III. İLK DERECE MAHKEMESİ KARARI
İlk Derece Mahkemesinin yukarıda tarih ve sayısı belirtilen kararı ile; iddia edilen hususların ispatlanamadığı gerekçesiyle davanın reddine karar verilmiştir.
IV. İSTİNAF
İlk Derece Mahkemesinin yukarıda belirtilen kararına karşı süresi içinde davacılar vekili tarafından istinaf başvurusunda bulunulması üzerine, Bölge Adliye Mahkemesinin yukarıda tarih ve sayısı belirtilen kararı ile; tüm delillerin toplandığı, değerlendirilip tartışıldığı, kabul ve reddediliş sebeplerinin gerekçeleriyle açıklandığı, kararın usul ve esas yönünden hukuka uygun olduğu gerekçesiyle 6100 sayılı HMK’nın 353/1-b-1 maddesi uyarınca, davacıların istinaf başvurusunun esastan reddine karar verilmiştir.
V. TEMYİZ
A. Temyiz Sebepleri
Davacılar vekili temyiz dilekçesinde özetle; kararın hatalı olduğunu, karar gerekçesinde çelişkiler bulunduğunu, davacı taraf lehine olan delillerin hatalı olarak aleyhe değerlendirildiğini, davanın ispatlandığını bildirerek ve önceki beyanlarını tekrarla kararın bozulmasını talep etmiştir.

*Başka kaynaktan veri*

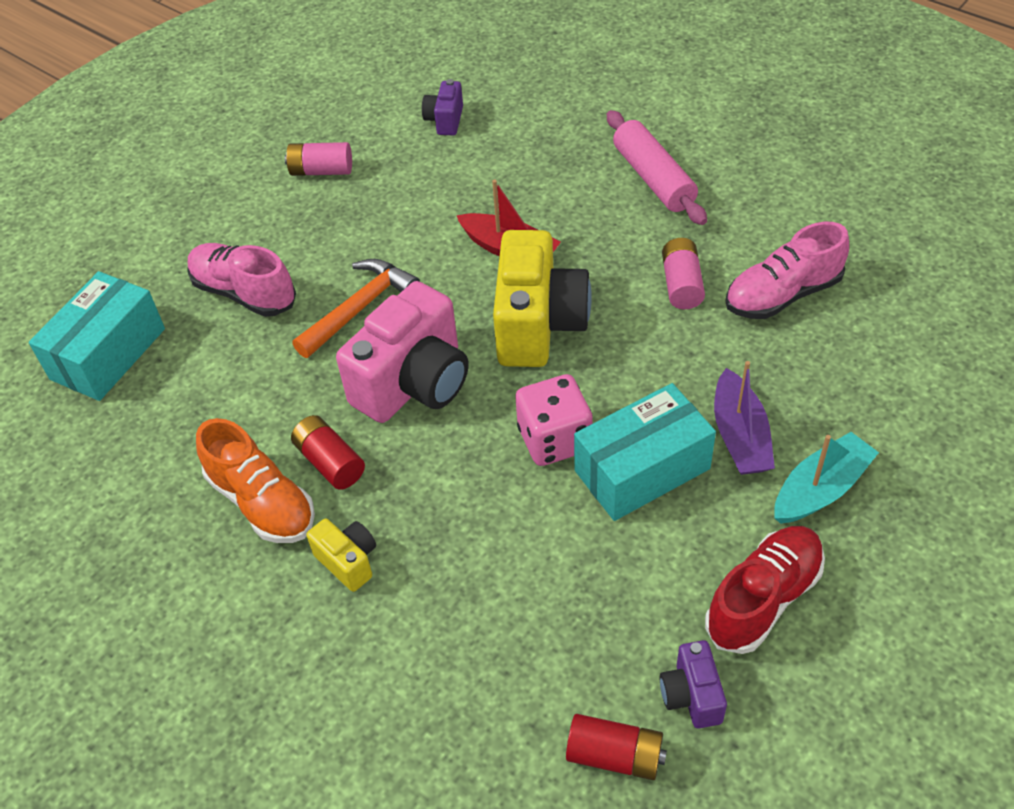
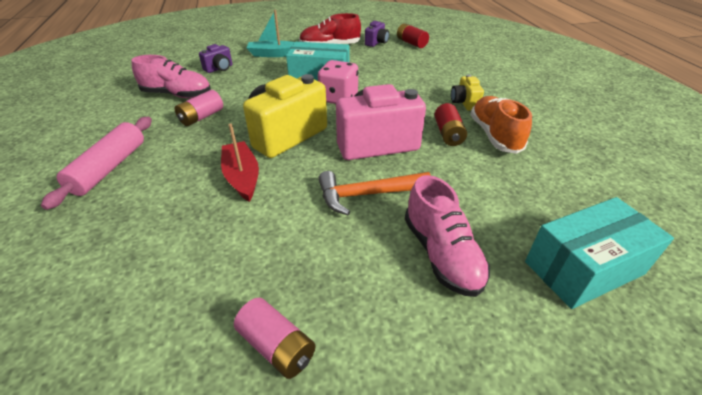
camera: 145 degrees left, 10 degrees down
purple camera [422,79,463,135] -> purple camera moved to [199,44,232,73]
purple boat [714,361,775,475] -> none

B. Değerlendirme ve Gerekçe
Dava, muris muvazaası, hile (aldatma), hata (yanılma), gabin (aşırı yararlanma) hukuki nedenlerine dayalı miras payları oranında tapu iptali ve tescil istemine ilişkindir.
Dosya içeriği ve toplanan delillerden; 1946 doğumlu muris ...'in 04.03.2017 tarihinde ölümü ile geride mirasçıları olarak davacı çocukları ... ve ..., davacı torunları ... ve ... ile dava dışı oğlu ...'in kaldığı, muris ...'in 1148 parsel sayılı taşınmazdaki çekişme konusu 3/16 payını 18.11.2013 tarihinde, 1/16 payını ise 02.12.2013 tarihinde satış suretiyle davalı Şirkete devrettiği anlaşılmaktadır.

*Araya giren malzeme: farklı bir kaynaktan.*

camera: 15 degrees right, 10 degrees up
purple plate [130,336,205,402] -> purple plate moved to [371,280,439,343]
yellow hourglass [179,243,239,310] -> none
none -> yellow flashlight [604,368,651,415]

Terekeye karşı yapılan mülkiyetten kaynaklanan haksız fiil niteliğindeki muris muvazaası ve el atmanın önlenmesi gibi davaların dışında ehliyetsizlik, yolsuz tescil, vekalet görevinin kötüye kullanılması, hata, hile, gabin gibi davalarda terekeyi temsil eden tüm mirasçıların bir arada hareket etmek suretiyle davayı birlikte açmaları, ayrıca mirasçılardan bir tanesinin terekeye iade şeklinde dava açması halinde de tüm mirasçıların davada muvafakatlerinin sağlanması, aksi takdirde terekenin atanacak temsilci marifetiyle davada temsil edilmesi ve yürütülmesi gerekeceği (4721 sayılı Türk Medeni Kanunu 640. madde) tartışmasızdır.

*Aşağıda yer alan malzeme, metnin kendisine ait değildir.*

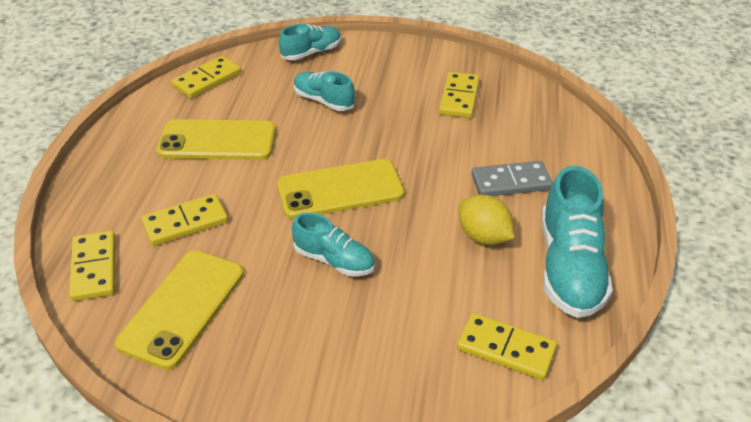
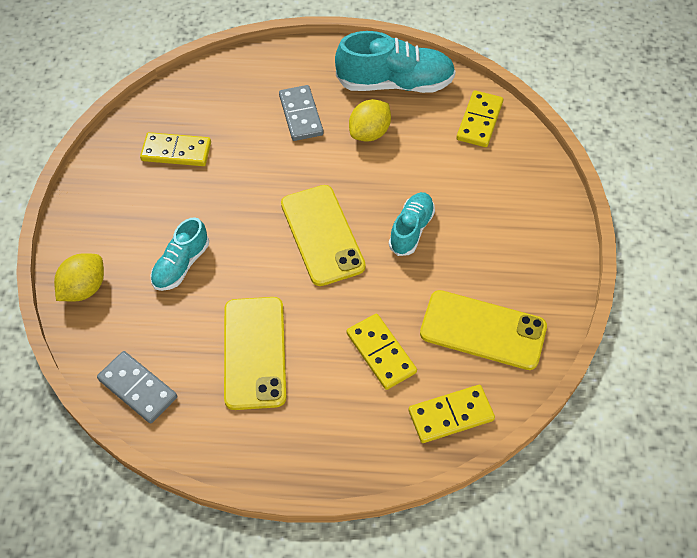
camera: 95 degrees left, 15 degrees up
yellow domino [171,56,241,98] -> grey domino [97,351,177,424]
turquoise shoe [279,24,341,60] -> yellow lemon [54,253,104,301]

Somut olayda; muris ...'in davacılar dışında başka bir mirasçısı (...) daha bulunduğu, mirasçıların bir kısmının terekeye karşı üçüncü kişi konumunda olan kayıt maliki davalı Şirket aleyhine kendi payları hakkında açtıkları hile (aldatma), gabin (aşırı yararlanma), hata (yanılma) hukuki nedenlerine dayalı miras payları oranında tapu iptali ve tescil isteğine ilişkin davanın dinlenme olanağı bulunmadığı, tereke adına dava açılmadığına göre terekeye temsilci tayin edilerek yargılamaya devam edilmesinin de pay oranında açılan davanın dinlenmesini mümkün hale getirmeyeceği açıktır.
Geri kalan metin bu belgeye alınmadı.